**WHAT YOU NEED TO DO:** Give all the lines below again, exactly, with no pictures.

(Hardware project source files)
▼

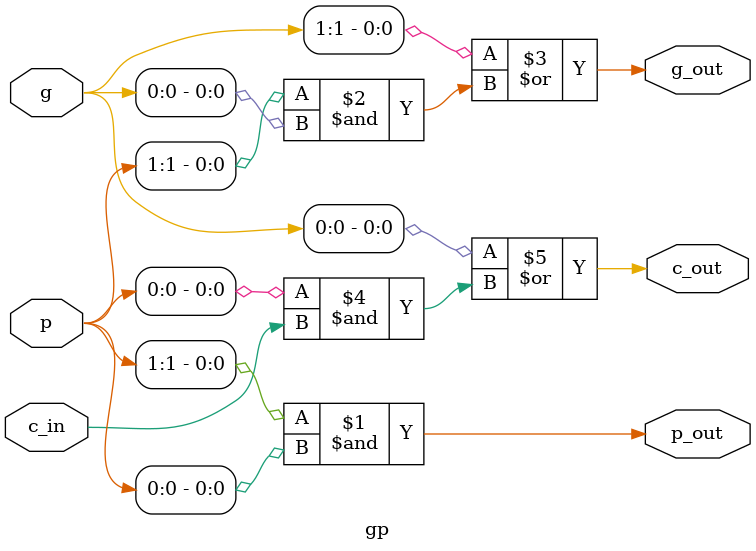
<source format=v>
`timescale 1ns / 1ps
module cla_2(//用于级联的cla2
    input [1:0]a,b,
    input c_in,

    output [1:0]s,
    output g_out,
    output p_out,
    output data_co//判断溢出的数值最高位进位
);
    wire [1:0]g,p;
    wire c1;
    gp gp_init(g,p,c_in,g_out,p_out,c1);
    add add1(a[0],b[0],c_in,s[0],g[0],p[0]);//低位add
    add add2(a[1],b[1],c1,s[1],g[1],p[1]);//高位add
    
    assign data_co=c1;
endmodule

module cla_4(
    input [3:0]a,b,
    input c_in,
    output [3:0]s,
    output g_out,p_out,
    output data_co
);//用于级联的cla4

    wire c1,co1,co2;
    wire [1:0]g,p;
    cla_2 cla_2_inst1(a[1:0],b[1:0],c_in,s[1:0],g[0],p[0],co1);//低位
    cla_2 cla_2_inst2(a[3:2],b[3:2],c1,s[3:2],g[1],p[1],co2);//高位
    gp gp_init(g,p,c_in,g_out,p_out,c1);
    
    assign data_co=c1;
endmodule

module cla_8(
    input [7:0]a,b,
    input c_in,
    output [7:0]s,
    output g_out,p_out,
    output data_co
);//用于级联的cla8

    wire c1,co1,co2;
    wire [1:0]g,p;
    cla_4 cla_4_inst1(a[3:0],b[3:0],c_in,s[3:0],g[0],p[0],co1);//低位
    cla_4 cla_4_inst2(a[7:4],b[7:4],c1,s[7:4],g[1],p[1],co2);//高位
    gp gp_init(g,p,c_in,g_out,p_out,c1);

    assign data_co=c1;
endmodule

module cla_16(
    input [15:0]a,b,
    input c_in,
    output [15:0]s,
    output g_out,p_out,
    output data_co
);//用于级联的cla8

    wire c1,co1,co2;
    wire [1:0]g,p;
    cla_8 cla_8_inst1(a[7:0],b[7:0],c_in,s[7:0],g[0],p[0],co1);//低位
    cla_8 cla_8_inst2(a[15:8],b[15:8],c1,s[15:8],g[1],p[1],co2);//高位
    gp gp_init(g,p,c_in,g_out,p_out,c1);
    assign data_co=c1;
endmodule

module cla_32(
    input [32:0]a,b,
    input c_in,
    output [32:0]s,
    output g_out,p_out,
    output data_co
);//用于级联的cla8

    wire c1,co1,co2;
    wire [1:0]g,p;
    cla_16 cla_16_inst1(a[15:0],b[15:0],c_in,s[15:0],g[0],p[0],co1);//低位
    cla_16 cla_16_inst2(a[31:16],b[31:16],c1,s[31:16],g[1],p[1],co2);//高位
    gp gp_init(g,p,c_in,g_out,p_out,c1);
    assign data_co=c1;
endmodule

module add (
    input a,b,c,
    output s,g,p
);
    assign s=a^b^c;
    assign g=a&b;
    assign p=a|b;    
endmodule

module gp(
    input [1:0]g,p,
    input c_in,
    output g_out,p_out,
    output c_out
);  
    assign p_out=p[1]&p[0];
    assign g_out=g[1]|p[1]&g[0];
    assign c_out=g[0]|p[0]&c_in;
endmodule

</source>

▲

**FINAL ANSWER:**
<source format=v>
`timescale 1ns / 1ps
module cla_2(//用于级联的cla2
    input [1:0]a,b,
    input c_in,

    output [1:0]s,
    output g_out,
    output p_out,
    output data_co//判断溢出的数值最高位进位
);
    wire [1:0]g,p;
    wire c1;
    gp gp_init(g,p,c_in,g_out,p_out,c1);
    add add1(a[0],b[0],c_in,s[0],g[0],p[0]);//低位add
    add add2(a[1],b[1],c1,s[1],g[1],p[1]);//高位add
    
    assign data_co=c1;
endmodule

module cla_4(
    input [3:0]a,b,
    input c_in,
    output [3:0]s,
    output g_out,p_out,
    output data_co
);//用于级联的cla4

    wire c1,co1,co2;
    wire [1:0]g,p;
    cla_2 cla_2_inst1(a[1:0],b[1:0],c_in,s[1:0],g[0],p[0],co1);//低位
    cla_2 cla_2_inst2(a[3:2],b[3:2],c1,s[3:2],g[1],p[1],co2);//高位
    gp gp_init(g,p,c_in,g_out,p_out,c1);
    
    assign data_co=c1;
endmodule

module cla_8(
    input [7:0]a,b,
    input c_in,
    output [7:0]s,
    output g_out,p_out,
    output data_co
);//用于级联的cla8

    wire c1,co1,co2;
    wire [1:0]g,p;
    cla_4 cla_4_inst1(a[3:0],b[3:0],c_in,s[3:0],g[0],p[0],co1);//低位
    cla_4 cla_4_inst2(a[7:4],b[7:4],c1,s[7:4],g[1],p[1],co2);//高位
    gp gp_init(g,p,c_in,g_out,p_out,c1);

    assign data_co=c1;
endmodule

module cla_16(
    input [15:0]a,b,
    input c_in,
    output [15:0]s,
    output g_out,p_out,
    output data_co
);//用于级联的cla8

    wire c1,co1,co2;
    wire [1:0]g,p;
    cla_8 cla_8_inst1(a[7:0],b[7:0],c_in,s[7:0],g[0],p[0],co1);//低位
    cla_8 cla_8_inst2(a[15:8],b[15:8],c1,s[15:8],g[1],p[1],co2);//高位
    gp gp_init(g,p,c_in,g_out,p_out,c1);
    assign data_co=c1;
endmodule

module cla_32(
    input [32:0]a,b,
    input c_in,
    output [32:0]s,
    output g_out,p_out,
    output data_co
);//用于级联的cla8

    wire c1,co1,co2;
    wire [1:0]g,p;
    cla_16 cla_16_inst1(a[15:0],b[15:0],c_in,s[15:0],g[0],p[0],co1);//低位
    cla_16 cla_16_inst2(a[31:16],b[31:16],c1,s[31:16],g[1],p[1],co2);//高位
    gp gp_init(g,p,c_in,g_out,p_out,c1);
    assign data_co=c1;
endmodule

module add (
    input a,b,c,
    output s,g,p
);
    assign s=a^b^c;
    assign g=a&b;
    assign p=a|b;    
endmodule

module gp(
    input [1:0]g,p,
    input c_in,
    output g_out,p_out,
    output c_out
);  
    assign p_out=p[1]&p[0];
    assign g_out=g[1]|p[1]&g[0];
    assign c_out=g[0]|p[0]&c_in;
endmodule

</source>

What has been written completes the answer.